We wanted the event, which was held towards the end of April, to be three things:

  • an opportunity for people to network and collaborate.
  • a chance to share learning
  • a chance for us to make commitments of what we're going to do in the coming year both individually and in partnerships to further the aims of the Shared Commitment

This was an ambitious plan, and impossible for all of us to achieve considering we only had a few hours, and not everyone attending was in the position to make decisions about what their organisation could commit to, but we made a start.

Jim Elliott, Public Involvement Lead at the HRA, and Jeremy Taylor, Director of Public Voice at the National Institute for Health and Care Research (NIHR), opened the day sharing their excitement of being together, of the launch and growth of the Shared Commitment, and of the opportunity for us to collaborate to help change the behaviour of researchers, and support them to involve people with lived experience as early as possible in their research.

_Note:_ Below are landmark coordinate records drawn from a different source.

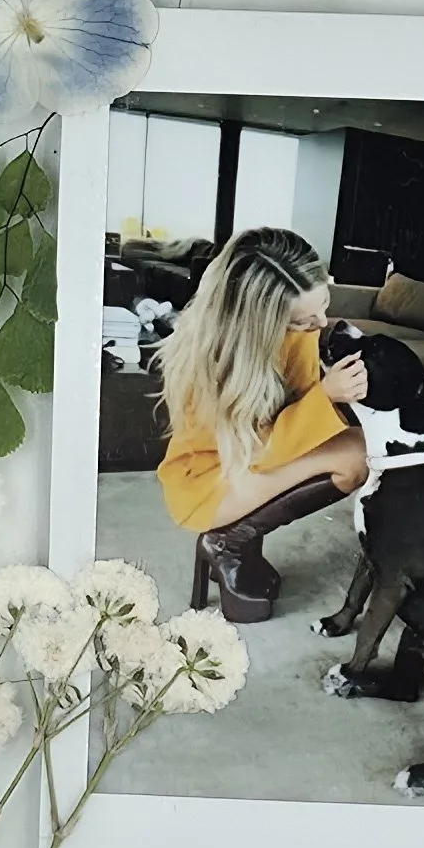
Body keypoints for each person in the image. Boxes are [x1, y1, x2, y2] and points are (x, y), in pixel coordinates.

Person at [155, 227, 368, 619]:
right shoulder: (214, 357)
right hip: (209, 478)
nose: (320, 323)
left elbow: (300, 406)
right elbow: (254, 450)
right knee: (355, 455)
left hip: (257, 458)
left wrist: (330, 388)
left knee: (359, 448)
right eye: (305, 320)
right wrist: (327, 397)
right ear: (259, 320)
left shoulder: (296, 327)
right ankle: (228, 540)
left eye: (324, 303)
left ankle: (240, 537)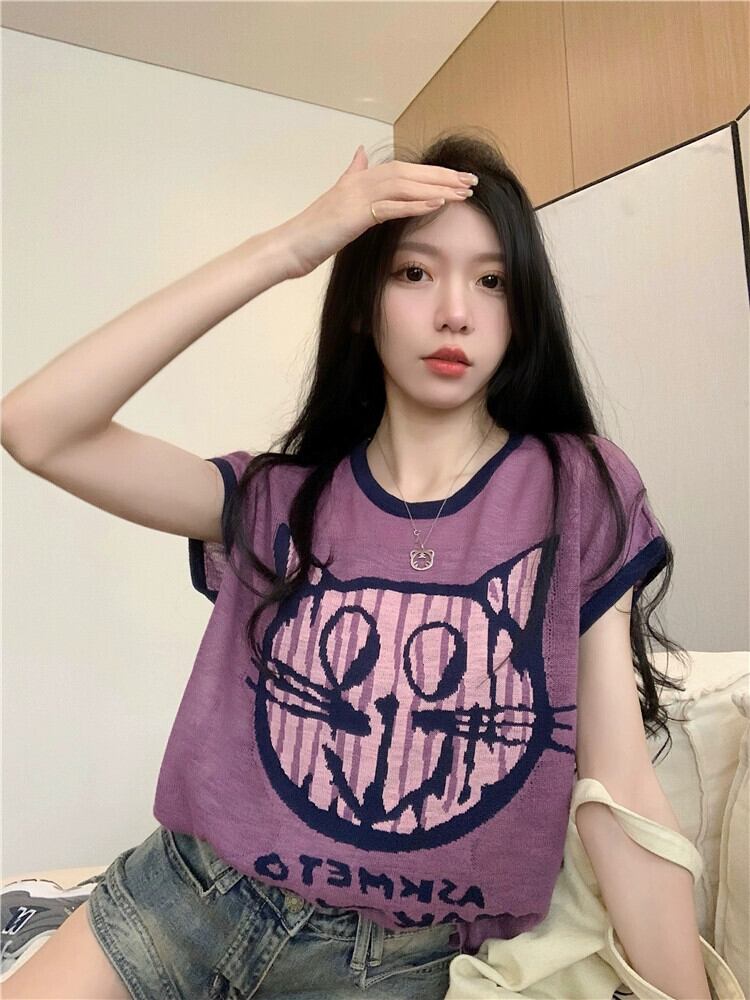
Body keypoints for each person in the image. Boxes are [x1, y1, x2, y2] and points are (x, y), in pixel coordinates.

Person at [0, 133, 686, 999]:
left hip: (396, 963)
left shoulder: (576, 488)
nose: (455, 313)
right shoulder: (277, 499)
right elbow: (37, 427)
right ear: (364, 304)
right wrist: (292, 246)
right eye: (414, 273)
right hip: (190, 899)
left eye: (492, 281)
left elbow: (618, 786)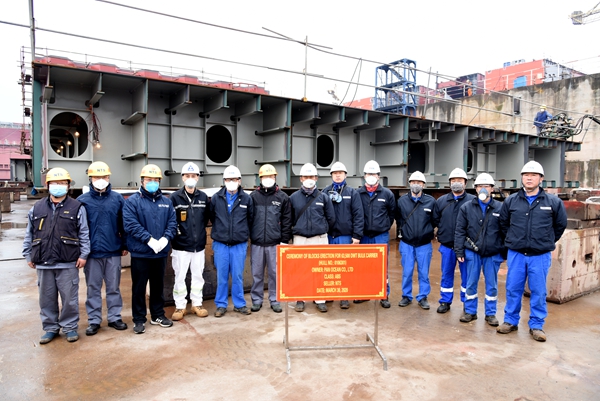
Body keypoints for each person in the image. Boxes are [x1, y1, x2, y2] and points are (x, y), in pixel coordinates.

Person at [497, 161, 567, 342]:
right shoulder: (511, 201)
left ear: (541, 179)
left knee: (538, 291)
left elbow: (560, 225)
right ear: (522, 177)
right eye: (526, 175)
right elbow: (503, 224)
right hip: (517, 254)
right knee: (513, 288)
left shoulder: (553, 202)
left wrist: (545, 242)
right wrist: (514, 240)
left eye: (533, 175)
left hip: (540, 255)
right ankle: (510, 321)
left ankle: (536, 325)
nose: (529, 178)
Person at [22, 167, 90, 344]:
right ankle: (50, 328)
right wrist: (28, 255)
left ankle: (70, 327)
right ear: (47, 185)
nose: (58, 186)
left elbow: (83, 233)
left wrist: (84, 254)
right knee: (46, 298)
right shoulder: (37, 208)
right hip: (43, 261)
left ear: (68, 185)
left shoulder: (76, 207)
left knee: (69, 299)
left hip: (68, 261)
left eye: (62, 183)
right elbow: (29, 233)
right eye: (54, 183)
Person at [123, 164, 177, 334]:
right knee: (139, 288)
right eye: (149, 179)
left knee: (158, 286)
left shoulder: (166, 202)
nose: (152, 182)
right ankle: (139, 319)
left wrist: (165, 238)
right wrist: (149, 240)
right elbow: (130, 224)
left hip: (159, 253)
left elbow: (172, 223)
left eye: (155, 180)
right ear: (142, 181)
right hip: (141, 253)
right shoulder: (132, 202)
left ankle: (157, 315)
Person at [77, 161, 128, 336]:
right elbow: (78, 229)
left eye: (104, 177)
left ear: (109, 177)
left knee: (113, 287)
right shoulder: (82, 201)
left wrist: (124, 245)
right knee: (93, 288)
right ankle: (94, 320)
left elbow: (123, 224)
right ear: (90, 178)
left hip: (113, 251)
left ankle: (114, 317)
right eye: (97, 177)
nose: (101, 180)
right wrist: (81, 251)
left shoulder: (117, 199)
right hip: (92, 254)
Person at [454, 173, 505, 326]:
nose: (483, 189)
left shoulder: (500, 208)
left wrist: (503, 252)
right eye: (480, 186)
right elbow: (460, 230)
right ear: (475, 188)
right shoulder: (466, 207)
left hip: (492, 253)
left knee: (492, 284)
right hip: (472, 252)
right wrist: (459, 250)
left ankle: (490, 314)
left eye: (486, 186)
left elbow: (506, 231)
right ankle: (470, 311)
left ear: (492, 188)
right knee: (471, 283)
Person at [289, 162, 336, 313]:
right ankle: (300, 299)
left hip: (319, 238)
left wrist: (322, 229)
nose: (309, 179)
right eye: (306, 176)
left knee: (320, 269)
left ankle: (320, 299)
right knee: (300, 269)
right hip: (300, 238)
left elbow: (331, 218)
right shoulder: (293, 198)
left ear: (316, 178)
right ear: (301, 179)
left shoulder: (323, 197)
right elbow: (289, 218)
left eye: (312, 176)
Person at [210, 165, 254, 318]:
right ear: (224, 181)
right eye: (228, 179)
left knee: (237, 276)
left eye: (234, 179)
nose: (231, 182)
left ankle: (239, 304)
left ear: (239, 180)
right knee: (221, 276)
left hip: (239, 245)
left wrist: (241, 234)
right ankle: (221, 305)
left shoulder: (247, 199)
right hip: (221, 244)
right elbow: (212, 217)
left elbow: (250, 218)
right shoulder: (216, 198)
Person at [169, 162, 210, 321]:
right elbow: (171, 221)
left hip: (198, 247)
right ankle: (180, 306)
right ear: (182, 177)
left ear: (198, 178)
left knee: (198, 276)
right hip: (181, 247)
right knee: (179, 277)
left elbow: (205, 219)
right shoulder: (175, 198)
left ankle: (197, 304)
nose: (190, 178)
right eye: (187, 175)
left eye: (193, 176)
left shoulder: (203, 197)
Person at [249, 164, 292, 313]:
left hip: (275, 243)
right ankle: (256, 300)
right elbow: (248, 219)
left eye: (271, 176)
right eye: (265, 176)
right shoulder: (253, 197)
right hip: (257, 243)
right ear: (260, 178)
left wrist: (284, 240)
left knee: (275, 274)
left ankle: (275, 300)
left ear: (275, 177)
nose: (268, 179)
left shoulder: (282, 197)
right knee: (257, 274)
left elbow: (287, 221)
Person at [433, 168, 476, 314]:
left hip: (466, 247)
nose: (456, 183)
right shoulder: (441, 201)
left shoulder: (472, 201)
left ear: (465, 183)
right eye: (453, 181)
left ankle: (466, 302)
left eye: (459, 181)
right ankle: (445, 301)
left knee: (467, 276)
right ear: (449, 183)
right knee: (446, 274)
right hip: (447, 246)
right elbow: (436, 219)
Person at [323, 161, 364, 309]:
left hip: (345, 236)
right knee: (329, 267)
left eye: (340, 173)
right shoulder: (325, 192)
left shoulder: (352, 193)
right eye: (335, 173)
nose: (338, 175)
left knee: (345, 267)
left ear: (345, 175)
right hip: (329, 236)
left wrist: (357, 235)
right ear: (331, 175)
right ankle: (329, 294)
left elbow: (358, 215)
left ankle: (344, 297)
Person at [357, 160, 395, 308]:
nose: (371, 176)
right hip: (364, 235)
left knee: (382, 266)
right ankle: (365, 293)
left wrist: (383, 226)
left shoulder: (387, 194)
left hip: (380, 235)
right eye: (368, 174)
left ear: (379, 176)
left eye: (373, 174)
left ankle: (384, 295)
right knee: (363, 266)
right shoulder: (358, 194)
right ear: (364, 176)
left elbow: (391, 214)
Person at [396, 171, 436, 310]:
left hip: (424, 244)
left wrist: (426, 232)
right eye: (413, 182)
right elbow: (398, 218)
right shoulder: (402, 201)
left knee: (424, 273)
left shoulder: (431, 201)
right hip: (407, 243)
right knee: (407, 272)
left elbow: (435, 220)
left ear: (423, 185)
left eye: (419, 183)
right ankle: (406, 296)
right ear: (409, 184)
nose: (416, 185)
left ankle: (423, 297)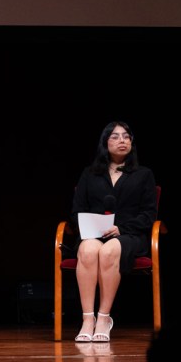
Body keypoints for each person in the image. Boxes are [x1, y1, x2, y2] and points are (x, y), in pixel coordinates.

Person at [64, 121, 157, 342]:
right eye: (115, 137)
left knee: (109, 251)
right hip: (94, 233)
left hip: (130, 235)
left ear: (132, 143)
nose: (122, 140)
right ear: (105, 143)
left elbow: (149, 214)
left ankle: (104, 318)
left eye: (126, 136)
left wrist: (121, 228)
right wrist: (91, 226)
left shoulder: (143, 174)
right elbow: (77, 211)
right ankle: (88, 319)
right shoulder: (90, 174)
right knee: (87, 250)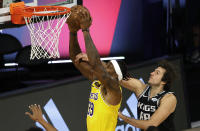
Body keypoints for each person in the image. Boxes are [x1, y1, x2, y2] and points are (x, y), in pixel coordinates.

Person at [66, 5, 129, 131]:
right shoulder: (98, 80)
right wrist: (72, 33)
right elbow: (75, 58)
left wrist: (85, 30)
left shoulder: (115, 89)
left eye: (109, 66)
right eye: (107, 64)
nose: (105, 66)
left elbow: (96, 64)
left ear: (115, 76)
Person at [118, 60, 177, 131]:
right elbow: (117, 79)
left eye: (157, 73)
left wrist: (122, 116)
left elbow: (150, 125)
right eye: (154, 71)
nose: (152, 73)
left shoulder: (169, 98)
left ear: (164, 81)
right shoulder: (141, 88)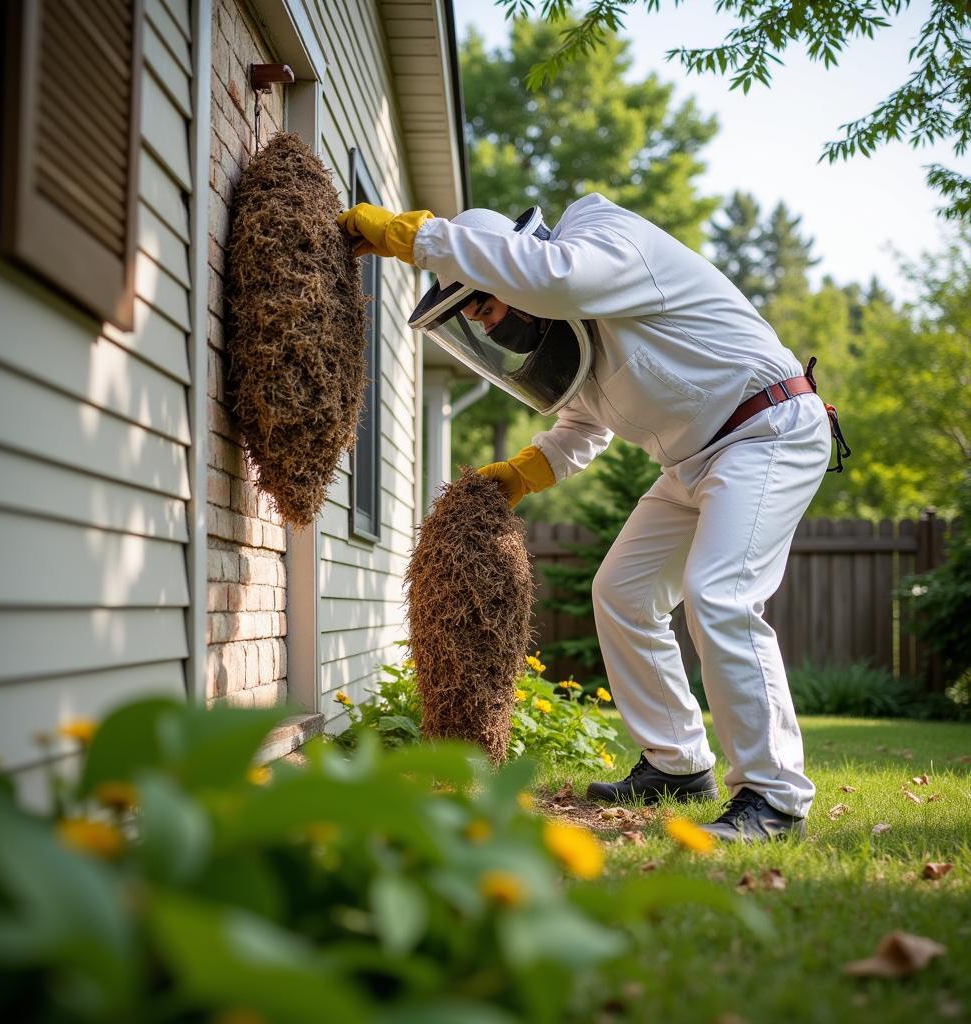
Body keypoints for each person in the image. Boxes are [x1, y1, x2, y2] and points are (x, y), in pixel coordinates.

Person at [337, 194, 849, 842]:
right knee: (622, 593)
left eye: (486, 305)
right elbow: (584, 428)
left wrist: (417, 239)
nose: (489, 327)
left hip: (765, 429)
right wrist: (523, 471)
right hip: (693, 461)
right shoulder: (581, 334)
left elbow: (557, 277)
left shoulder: (604, 239)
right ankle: (678, 765)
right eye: (475, 316)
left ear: (515, 271)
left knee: (719, 593)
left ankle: (774, 799)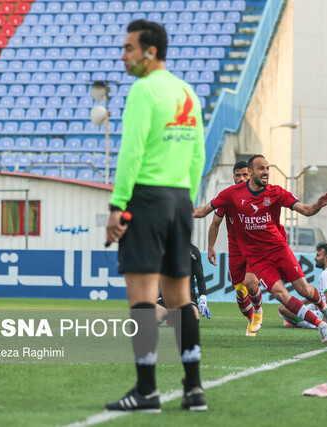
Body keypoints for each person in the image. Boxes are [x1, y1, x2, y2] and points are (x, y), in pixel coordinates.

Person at [104, 20, 206, 413]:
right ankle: (194, 389)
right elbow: (197, 154)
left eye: (129, 48)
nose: (124, 55)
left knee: (142, 296)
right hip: (180, 198)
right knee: (181, 299)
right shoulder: (186, 91)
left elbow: (131, 153)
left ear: (150, 51)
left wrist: (118, 206)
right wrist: (185, 195)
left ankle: (146, 391)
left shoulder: (143, 90)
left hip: (146, 198)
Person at [194, 155, 327, 342]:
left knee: (304, 290)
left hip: (279, 249)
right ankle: (322, 325)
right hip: (257, 258)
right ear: (251, 172)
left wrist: (318, 205)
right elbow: (203, 211)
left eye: (267, 169)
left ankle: (326, 310)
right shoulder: (231, 194)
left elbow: (306, 210)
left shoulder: (276, 192)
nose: (266, 172)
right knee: (280, 295)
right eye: (261, 169)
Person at [206, 161, 263, 337]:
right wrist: (210, 247)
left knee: (251, 283)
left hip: (255, 247)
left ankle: (258, 311)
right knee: (240, 291)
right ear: (233, 176)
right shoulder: (228, 197)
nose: (241, 178)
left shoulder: (259, 194)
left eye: (245, 175)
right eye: (237, 175)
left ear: (251, 175)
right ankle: (250, 320)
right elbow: (215, 224)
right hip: (235, 249)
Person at [279, 243, 327, 329]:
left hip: (324, 316)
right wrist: (303, 302)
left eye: (318, 256)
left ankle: (298, 323)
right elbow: (326, 296)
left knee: (283, 308)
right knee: (296, 306)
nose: (315, 258)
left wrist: (326, 325)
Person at [156, 244, 210, 323]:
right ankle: (169, 314)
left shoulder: (193, 251)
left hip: (187, 295)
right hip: (166, 294)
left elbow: (200, 277)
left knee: (192, 321)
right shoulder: (162, 248)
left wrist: (203, 298)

During his opening speech our Chief Executive Matt Westmore talked about the importance of making sure that people have a voice in the health and social care research sector, and about being open, honest and transparent when we include and when we exclude people, what we are able to change now, and what we need to work on together to change in the future. He recognised that some of the challenges that we all need to work on will take time, and this is most definitely not a sprint but a marathon, and that the Shared Commitment is a pledge for us all to work on these difficult challenges together.

He then challenged the executive sponsors FOR each of our organisations in the room to create the environment, provide the resources, champion, and support everyone in our organisations who is involved in the Shared Commitment.

Lucy Chappell, the government’s Chief Scientific Advisor and Chief Executive of the NIHR, delivered the keynote speech. She reinforced what a huge milestone the Shared Commitment to Public Involvement is, in the drive to make sure that public involvement becomes so mainstream in health and social care research that nobody questions it.  Her endorsement and support of the initiative adds weight, which can help partners prioritise and drive forward improvements in public involvement within their own organisations.

During the afternoon session our partner organisations got together in breakout groups where we discussed upskilling, inclusion, and the impact of our work.

Following on from our breakout sessions we came up with several initial commitments to help drive our work forward.

For example, a number of us have already committed to sharing, testing and evaluating the PIRIT impact tool, which was co-developed by public contributors and staff from the Marie Curie research centre and the Wales Cancer Research Centre.

More actions and commitments will follow once our partners make decisions about which areas they can support.

This is an important and crucial step which lays the groundwork for our future development and means that we are in a much better position to build on what we have achieved so far and set tangible goals for our work.

But the most powerful part of the day were the speeches from our two public contributors Margaret Grayson and Cherelle Augustine

Through their very wise, and at times tough words, they reminded us all why we launched the Shared Commitment and the importance of getting it right.

As Cherelle, said in her closing remarks ‘remember when you’re working with a patient, it might be your job, but it’s my life. You can get a new job. I can’t get another life.’

With that firmly in my mind, I think it’s fair to say I ended the event feeling more energised and committed to the Shared Commitment than ever before.